One of the main findings in this study was that statistically significant positive correlations were found between the scores of the knowledge and attitude and practice among the study group at post-program. This finding confirmed that the increased awareness about stroke risk was likely to enhance participants’ motivation to make decision for behavioral change with their own informed choices about how to behave. Similarly, Sane13 found that the results were obvious to affirm that the intervention had a statistically significant impact in the improvement of knowledge on stroke to hypertensive patients that had implication to the attitude and practices to stroke prevention among these observed patients. Moreover, studies have shown that increased awareness of stroke risk factors among people at high risk for stroke leads to improve compliance with stroke prevention practices.16
In line with former studies, this study results indicated that the study group had a significant change of the physical activity from pre- to post-program, but no change was observed in smoking habit, with statistically significant differences between study and control groups. Such result may be attributed to the fact that smoking habits need long time and intense desire to quit. This was in agreement with a study done in Korea by Kim et al.,17 who found that 50% of the participants in the intervention group reported positive changes in physical activity, but no statistically significant differences in change between the two groups to smoking.
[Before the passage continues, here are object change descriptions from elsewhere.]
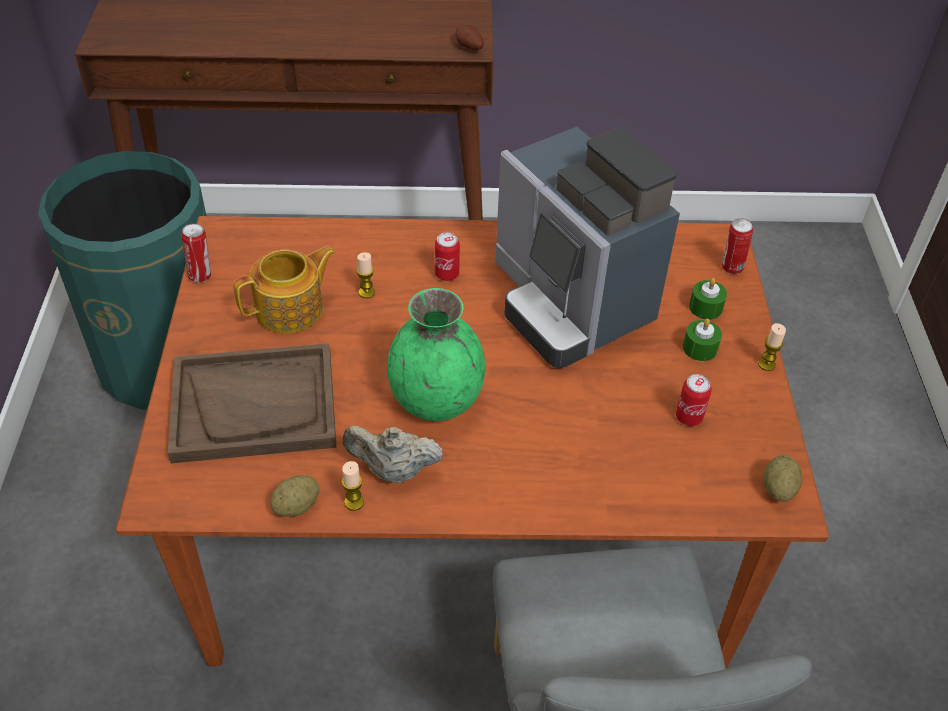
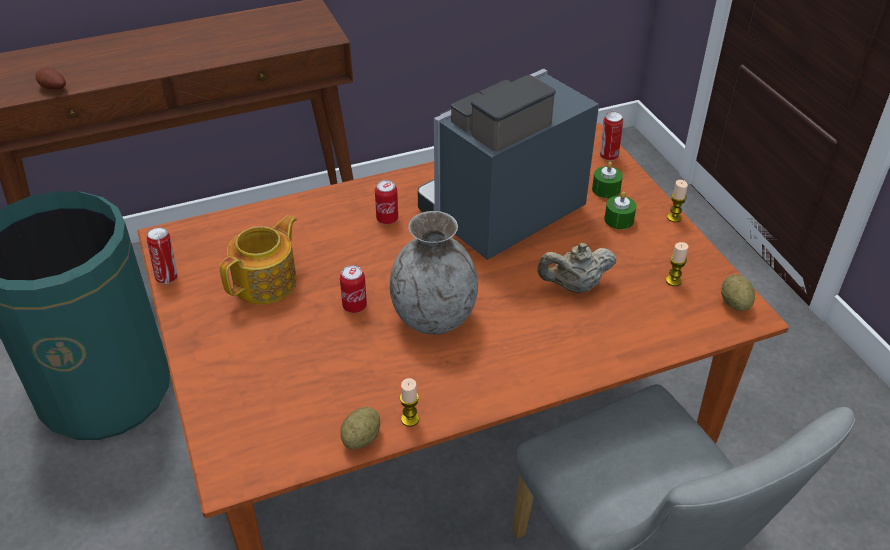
camera: 20 degrees left, 5 degrees down
brown tray [168,343,336,463] -> none
beige teapot [343,426,443,483] -> beige teapot moved to [537,243,617,293]
candle [357,252,375,298] -> candle moved to [666,242,688,286]
green vase [387,288,485,421] -> grey vase [390,211,478,335]
potato [455,25,484,50] -> potato moved to [36,67,66,90]
coffee machine [495,127,680,368] -> coffee machine turned 105 degrees clockwise [417,68,599,260]
can [676,374,712,426] -> can moved to [340,265,367,313]

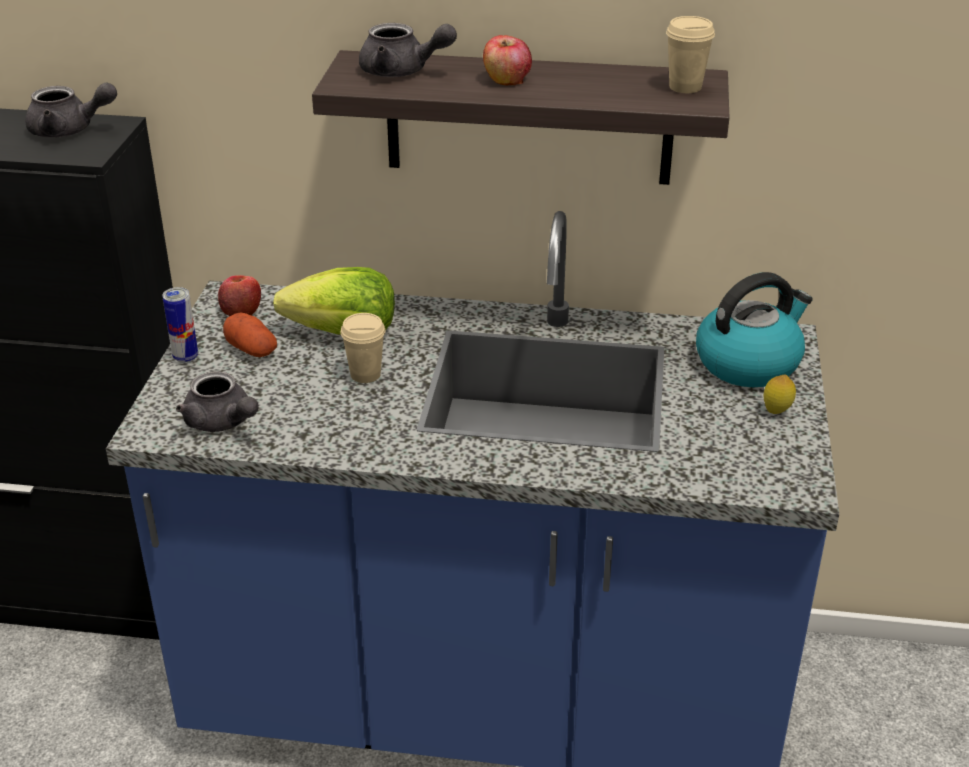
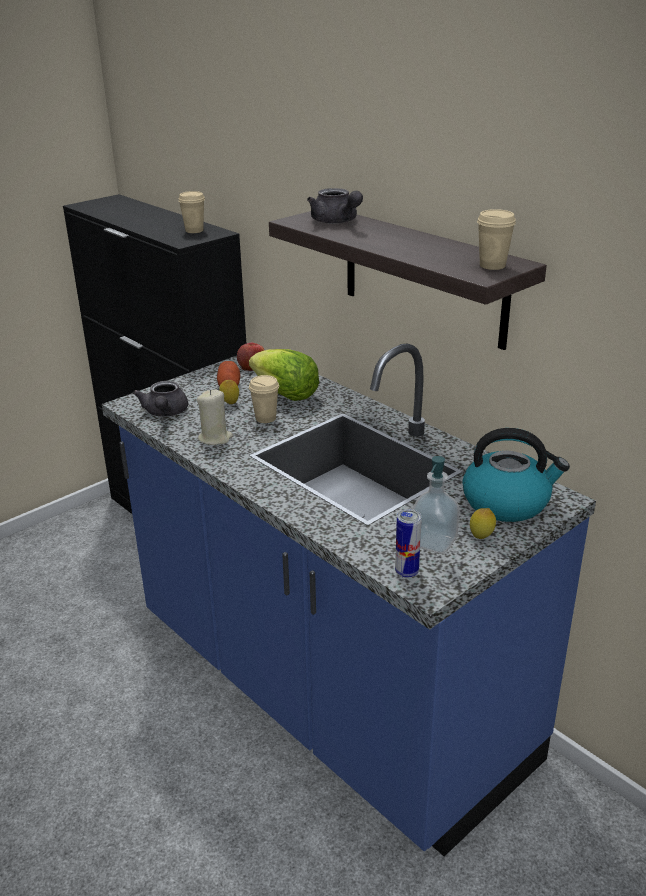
camera: 40 degrees right, 5 degrees down
grey teapot [25,83,117,138] -> beige cup [178,191,205,233]
can [162,287,198,363] -> can moved to [395,509,422,578]
apple [483,35,532,86] -> none
none -> beige candle [197,390,233,445]
none -> lemon [219,380,239,404]
none -> soap dispenser [412,456,460,554]

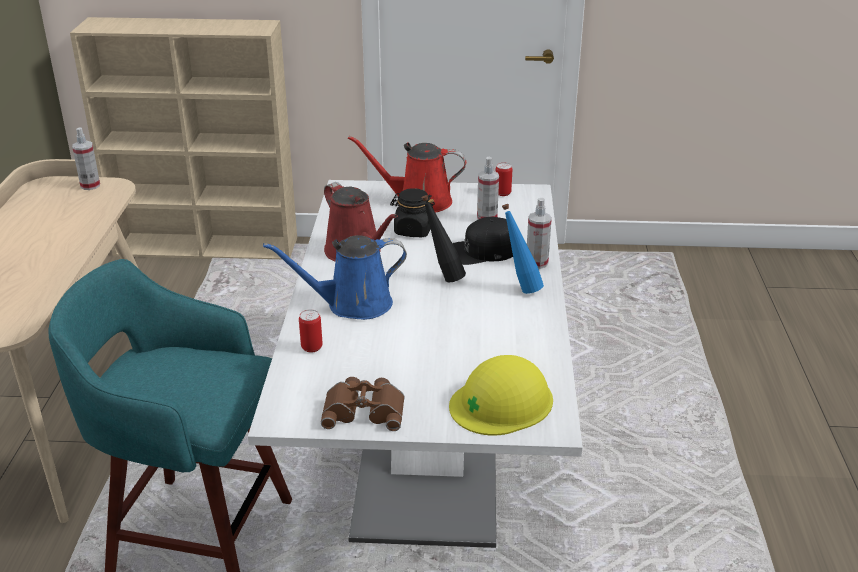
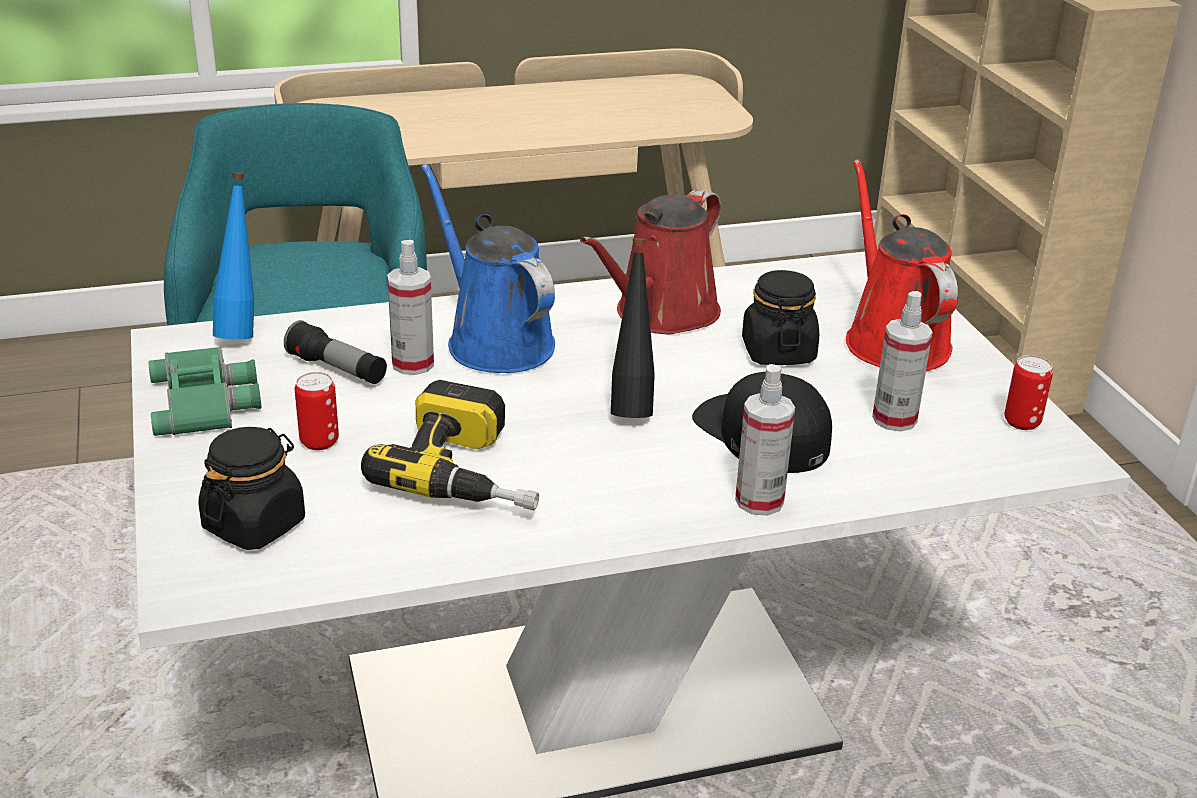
camera: 70 degrees right, 0 degrees up
spray bottle [72,127,100,190] -> spray bottle moved to [387,240,434,375]
can [299,310,323,353] -> can moved to [295,372,339,450]
brown binoculars [321,377,404,431] -> green binoculars [148,347,261,436]
yellow hard hat [449,355,553,436] -> black jar [198,427,305,550]
blue bottle [502,204,544,294] -> blue bottle moved to [213,173,254,339]
none -> flashlight [284,320,387,384]
none -> power drill [361,380,539,510]

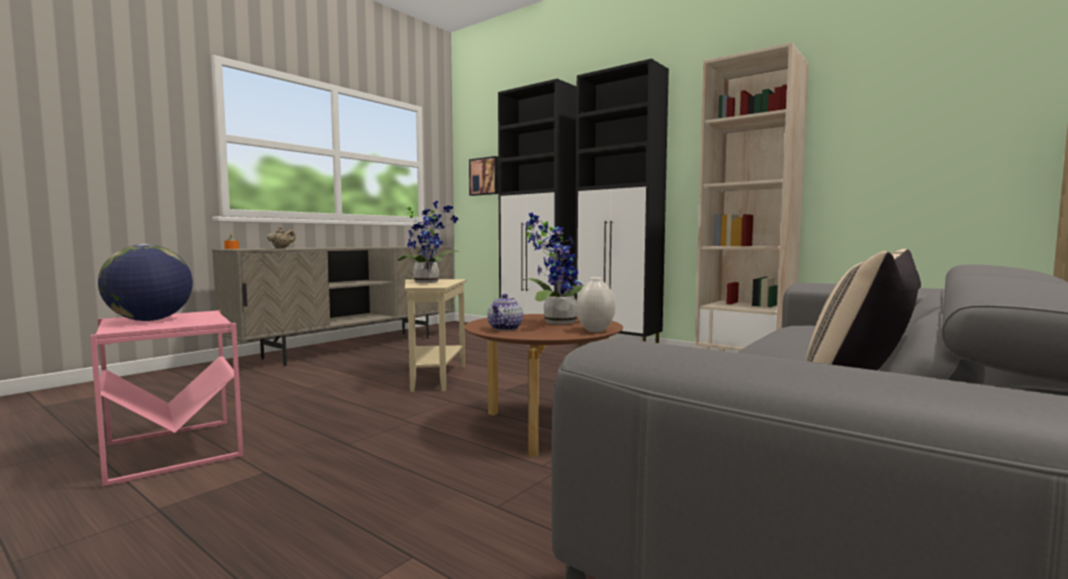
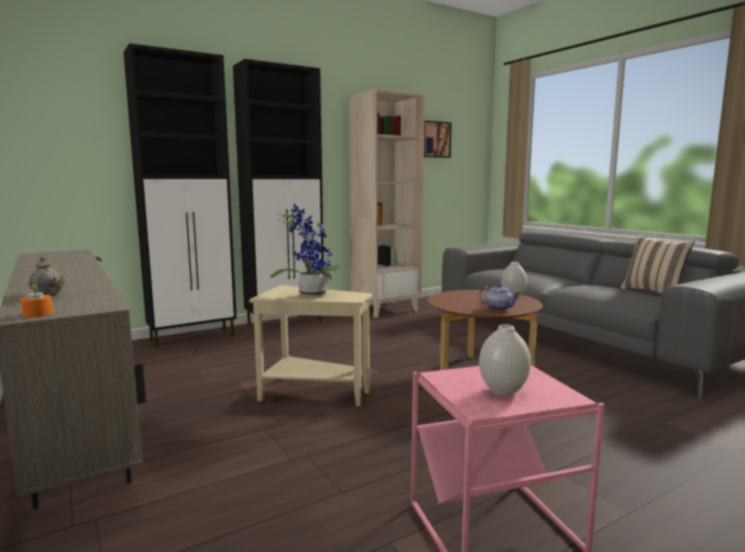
camera: 70 degrees left, 5 degrees up
globe [98,244,193,321] -> white vase [479,325,531,396]
picture [469,156,499,196] -> picture moved to [424,120,452,158]
potted plant [523,213,585,324] -> none

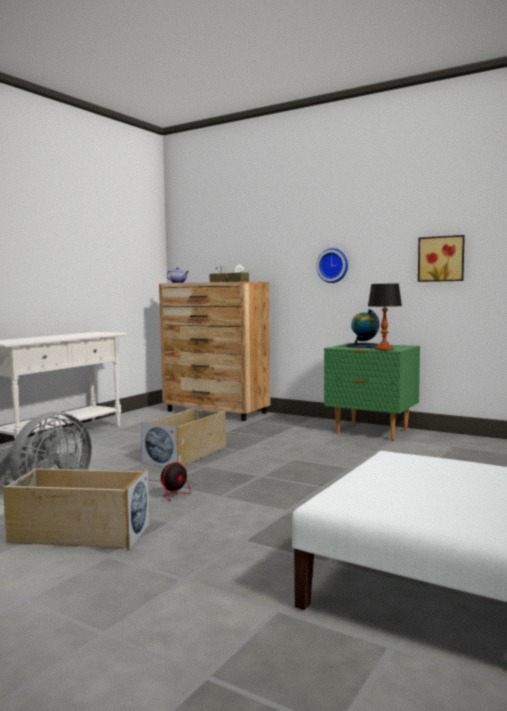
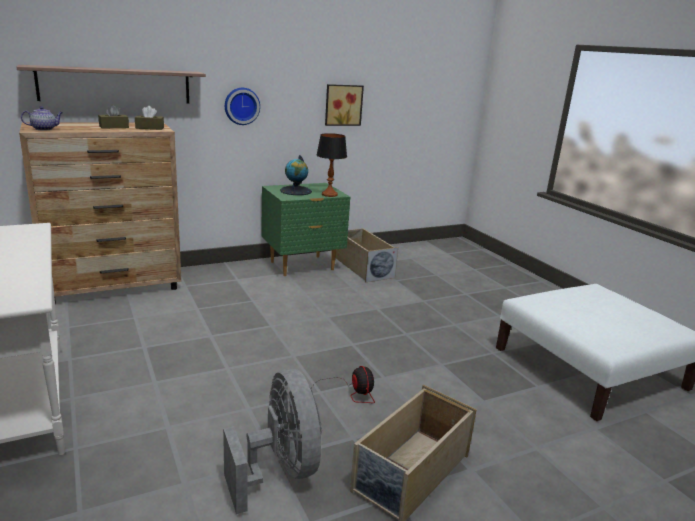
camera: 60 degrees left, 15 degrees up
beige storage box [141,408,226,467] -> beige storage box moved to [335,228,398,282]
none -> shelf [17,65,206,103]

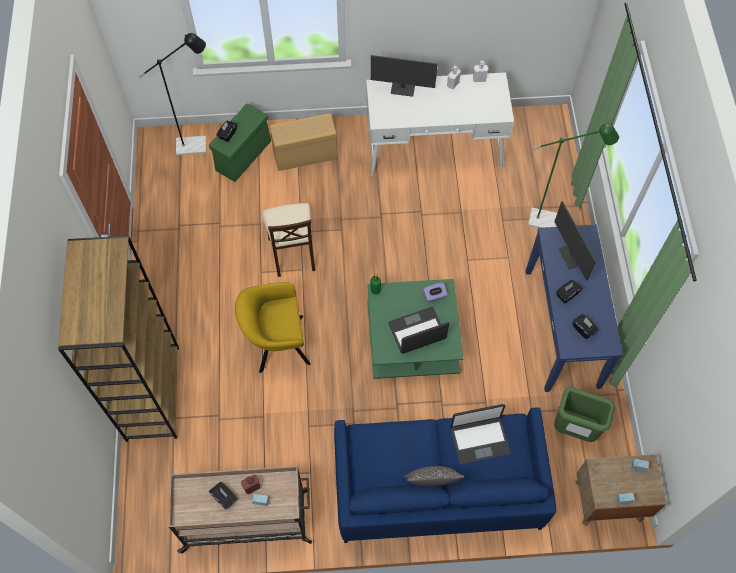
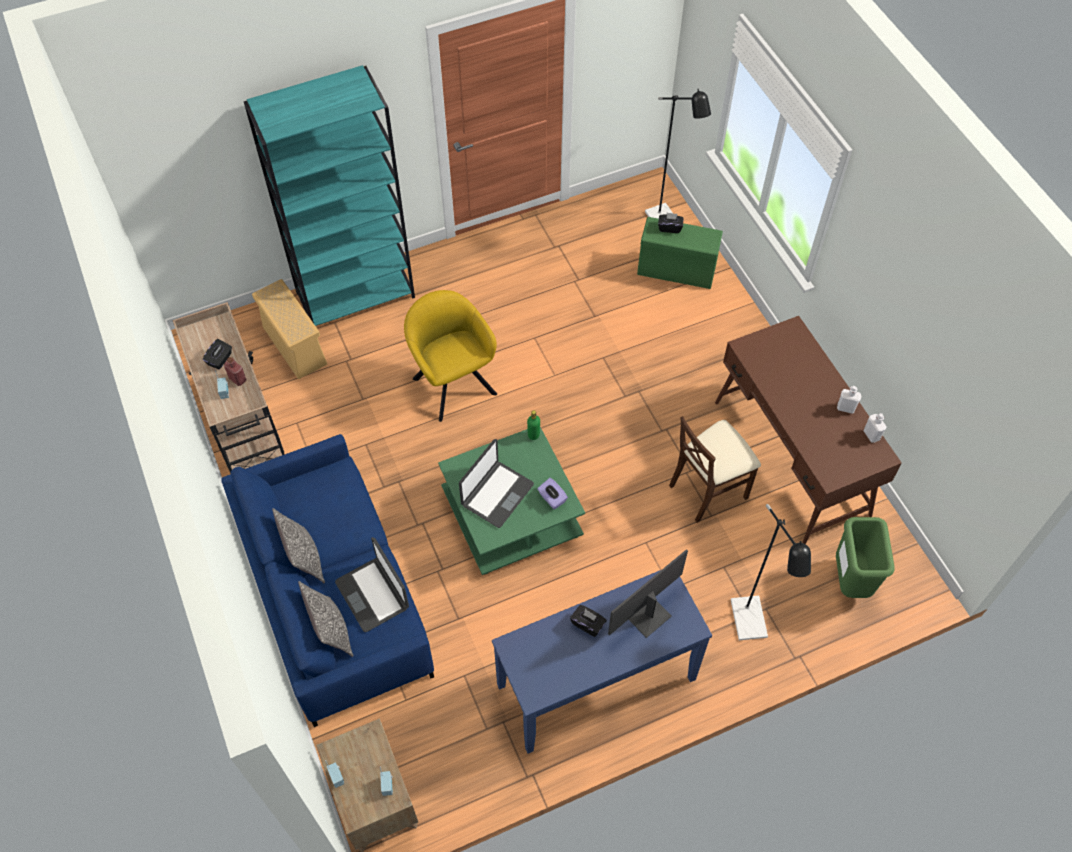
camera: 70 degrees right, 5 degrees down
brown bookcase [58,235,179,442] -> turquoise bookcase [244,65,415,326]
beige chair [262,203,315,277] -> beige chair moved to [669,416,761,523]
beige storage box [270,113,338,171] -> beige storage box moved to [252,279,327,379]
white desk [366,72,514,176] -> brown desk [715,316,902,544]
monitor [371,55,438,97] -> none
laptop [388,307,449,354] -> laptop turned 75 degrees clockwise [459,439,534,528]
green floor lamp [528,123,619,228] -> black floor lamp [731,504,811,640]
green trash can [554,387,615,442] -> green trash can moved to [836,517,895,598]
black tissue box [573,314,599,339] -> none
none -> pillow [298,581,354,657]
Based on the results of this study and research hypothesis, current results revealed a poor level of knowledge, negative attitude, and a bad level of practice regarding stroke prevention at pre-intervention. However, after intervention, the high-risk people had a fair level of knowledge with moderate practice for stroke prevention and positive attitude, with a statistically significant difference between pre–post program and for study and control groups. In the end, the study revealed that the intervention seemed to change the KAP of subjects to stroke prevention. This, in turn, implies that awareness to prevention of stroke and high-risk factor control could be important to reduce the burden of stroke in Egypt.
Based on the results of this study, it is recommended that nursing intervention at the community level is needed in order to improve stroke awareness among the Egyptian population to increase the speed of hospital attendance after stroke onset; develop guidelines for the prevention of stroke for patients at high risk to modify their lifestyle and to tackle risk factors; ultimately, further researches on larger scale are required to assess the effectiveness of interventions in improving knowledge and behavior for stroke prevention and control.